# Список заданий:
• A. Что, согласно тексту для чтения, старик встречает и провожает на вокзале?
• B. Определите, соответствуют ли тексту для чтения следующие утверждения: (i) в худшем случае жена старика начинает громко кричать; (ii) привычка писать письма въелась в старика после войны; (iii) старика зовут Петр Степанович.
• C. Перепишите из текста для чтения фрагмент между словами «А старик пишет» и «углубленных старческих страданий.» включительно.

# Текст для чтения:
+++++

Добрая старушка-жена прощает ему все, в худшем случае она начинает плакать — тихими, безмолвными слезами. Одно — ей некуда податься со своей, уже ставшей нестерпимой, женской одинокостью, а другое (и более важное) — ей жаль старика, лютого от доброты, от неразделенной ни с кем чистоты носимого в себе горя. Не раз она втихомолку любуется им: кормит кур, сидящих за изгородью, и незаметно ласкает теплым, как летняя вода, взглядом его узловатые аккуратные руки, его крутую уверенную шею степняка, его седеющую хохлатую гриву.
А старик пишет и пишет письма — в редакции местных и центральных газет, радио и телевидения, в архивы, управления, министерства. Привычка, въевшаяся в него после войны, стала причиной его углубленных старческих страданий.
Осенние донецкие ветры, приносящие неожиданные недомогания, воют за окном, усиливают его одинокую неразмененную скорбь, выгоняют его на вокзал, где, за давнишней привычкой, он встречает и провожает далекие поезда. Лишь здесь, на вокзале, к нему возвращается чувство осязания изменчивой и уже отстраненной от него жизни, ощущение чего-то, что еще может измениться и повлиять на его судьбу. Собственно, это, кроме всего прочего, его маленькая хитрость: старик сознательно вводит себя в "пассажирскую ситуацию" — как актер, вопреки режиссеру, все еще надеющийся, что может-таки и просто должна случиться такая роль, какую сыграет только он, ибо не может же быть актера, почти совершенно не выигравшегося за долгую жизнь-ожидание.
Вокзал — это его маленький искусственный рай, здесь он особенно чувствует свое одиночество, каждодневно испытуемое возможными исключительностями и случайностями. Ведь жизнь для него — одно длинное, как притемненный коридор, ожидание. Вокзал — это лучший барометр его самоощущения. Надеясь, он идет на вокзал. В минуты же сомнений, внутренних колебаний он тиранит двух бедных женщин, словно требуя от них уважения к своему горю, мучает их
частыми разговорами о письмах, ответах, изливает на них застоявшуюся желчь. В такие минуты женщины становятся удобным для него объектом, мишенью, в которую можно метать стрелы своей досады, неверия и даже сетований на жизнь, грохочущую со стороны вокзала (это — лейтмотив: днем и ночью Петр Степанович схватывается по зову жизни, сотрясается от проносящихся поездов).

+++++

# Данные для анализа:

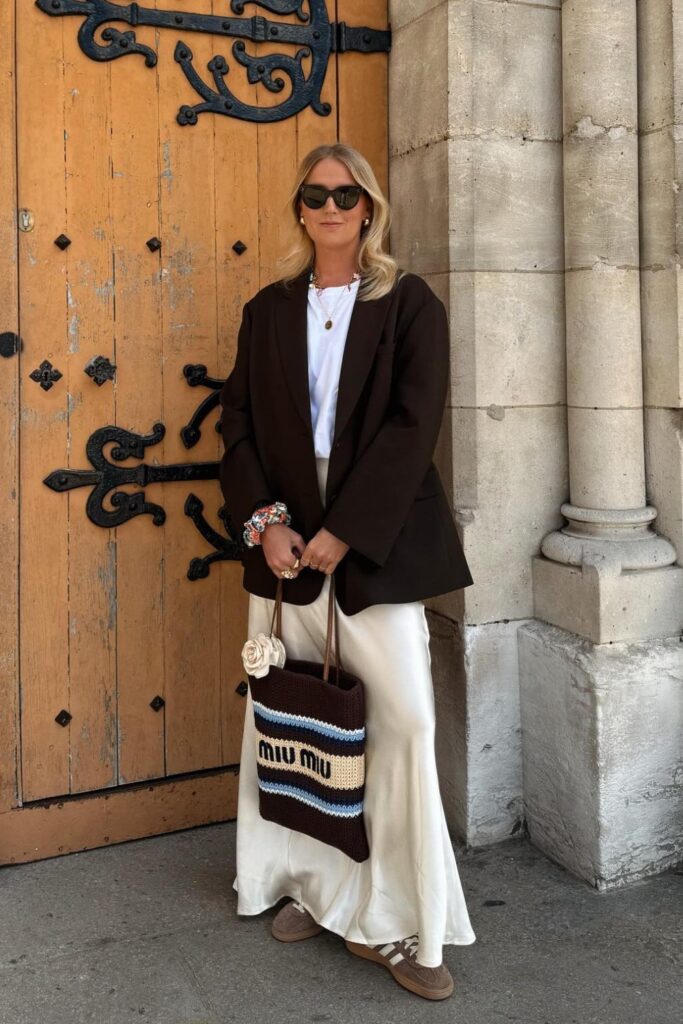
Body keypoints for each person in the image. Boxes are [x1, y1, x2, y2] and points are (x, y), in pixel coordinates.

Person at [218, 142, 476, 1002]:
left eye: (345, 193)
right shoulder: (266, 310)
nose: (329, 206)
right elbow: (241, 428)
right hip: (285, 554)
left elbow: (413, 426)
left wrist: (344, 532)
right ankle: (313, 888)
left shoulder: (407, 305)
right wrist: (268, 527)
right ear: (299, 208)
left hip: (374, 547)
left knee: (397, 724)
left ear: (368, 207)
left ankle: (406, 921)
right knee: (300, 724)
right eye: (313, 193)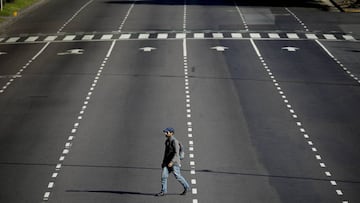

+++++

# Ответы по пунктам:
• A. Далекие поезда.

• B.
(i) Нет: «в худшем случае она начинает плакать — тихими, безмолвными слезами».
(ii) Да: «Привычка, въевшаяся в него после войны».
(iii) Да: «Петр Степанович схватывается по зову жизни».

• C.
А старик пишет и пишет письма — в редакции местных и центральных газет, радио и телевидения, в архивы, управления, министерства. Привычка, въевшаяся в него после войны, стала причиной его углубленных старческих страданий.